Apricot, lemon confit, ginger, graphite, spice and crushed rocks are strands in a gorgeous, captivating tapestry that dazzles right out of the gate. The precision here is just mind-blowing.

95+ The Wine Advocate

...unwinding in the glass with aromas of pear, mirabelle plum, dried fruits, walnuts, bee pollen and spices. Full-bodied, layered and vinous, it's a concentrated, muscular young wine, allying maturing flavors with broad structural shoulders and racy acids and concluding with a long, resonant and slightly mordant finish.

95Wine Spectator

This chiseled Champagne is defined by rapierlike acidity, with fine, tightly meshed flavors of plumped white cherry, poached apricot, marzipan, espresso crema, smoked nut and Gran Marnier liqueur that open slowly on a lively, lacy mousse.

18.5Jancis Robinson

Rich nose, yeasty and so alive...underlying depth and richness with such a surprising mineral and acidic backbone with a verbena note, mandarin – the most citric of the lot.
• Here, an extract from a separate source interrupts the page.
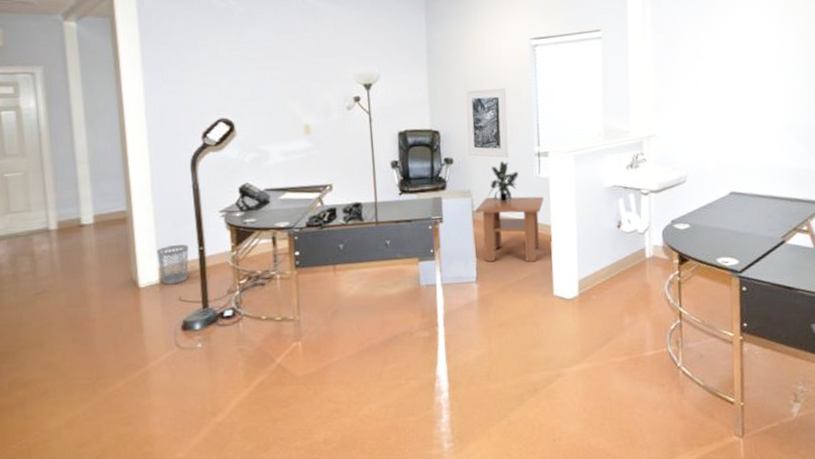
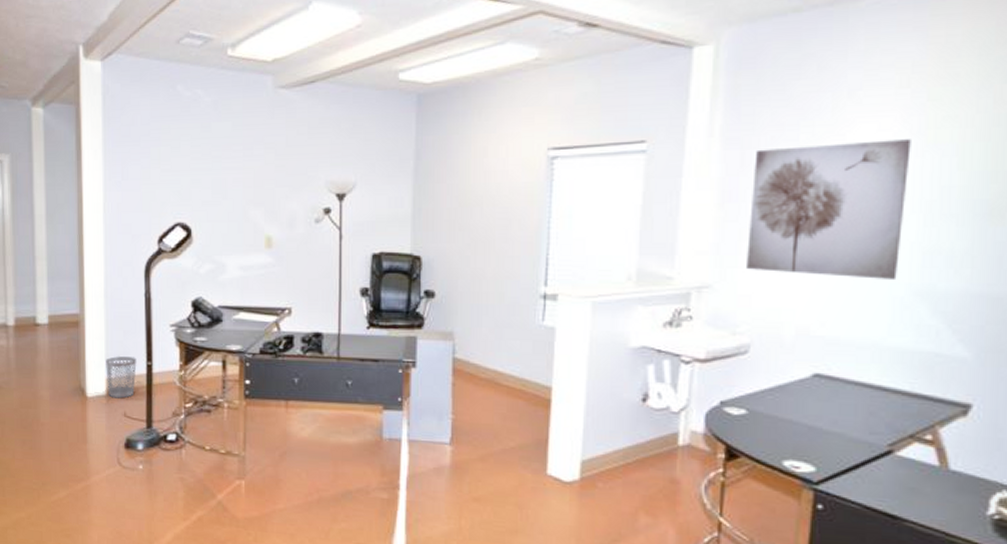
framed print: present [466,88,509,158] -> none [455,208,510,296]
coffee table: present [475,196,544,262] -> none [456,342,547,430]
potted plant: present [488,161,519,203] -> none [475,301,517,352]
wall art: none [675,21,774,121] -> present [747,139,911,279]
There is a subtler nuttiness here that is almost creamy, like a Belgian chocolate, almost oily on the finish yet with such direction.

REGION

France, Champagne

Champagne is a small, beautiful wine growing region northeast of Paris whose famous name is misused a million times a day. As wine enthusiasts and all French people are well aware, only sparkling wines produced in Champagne from grapes grown in Champagne can be called Champagne. Sparkling wines produced anywhere else, including in other parts of France, must be called something besides Champagne. Champagne producers are justifiably protective of their wines and the prestige associated with true Champagne. Though the region was growing grapes and making wines in ancient times, it began specializing in sparkling wine in the 17th century, when a Benedictine monk named Dom Pierre Pérignon formulated a set guidelines to improve the quality of the local sparkling wines. Despite legends to the contrary, Dom Pérignon did not “invent” sparkling wine, but his rules about aggressive pruning, small yields and multiple pressings of the grapes were widely adopted, and by the 18th and 19th centuries Champagne had become the wine of choice in fashionable courts and palaces throughout Europe. Today there are 75,000 acres of vineyards in Champagne growing Pinot Noir, Chardonnay and Pinot Meunier. Champagne’s official appellation system classifies villages as Grand Cru or Premier Cru, though there are also many excellent Champagnes that simply carry the regional appellation. Along with well-known international Champagne houses there are numerous so-called “producer Champagnes,” meaning wines made by families who, usually for several or more generations, have worked their own vineyards and produced Champagne only from their own grapes.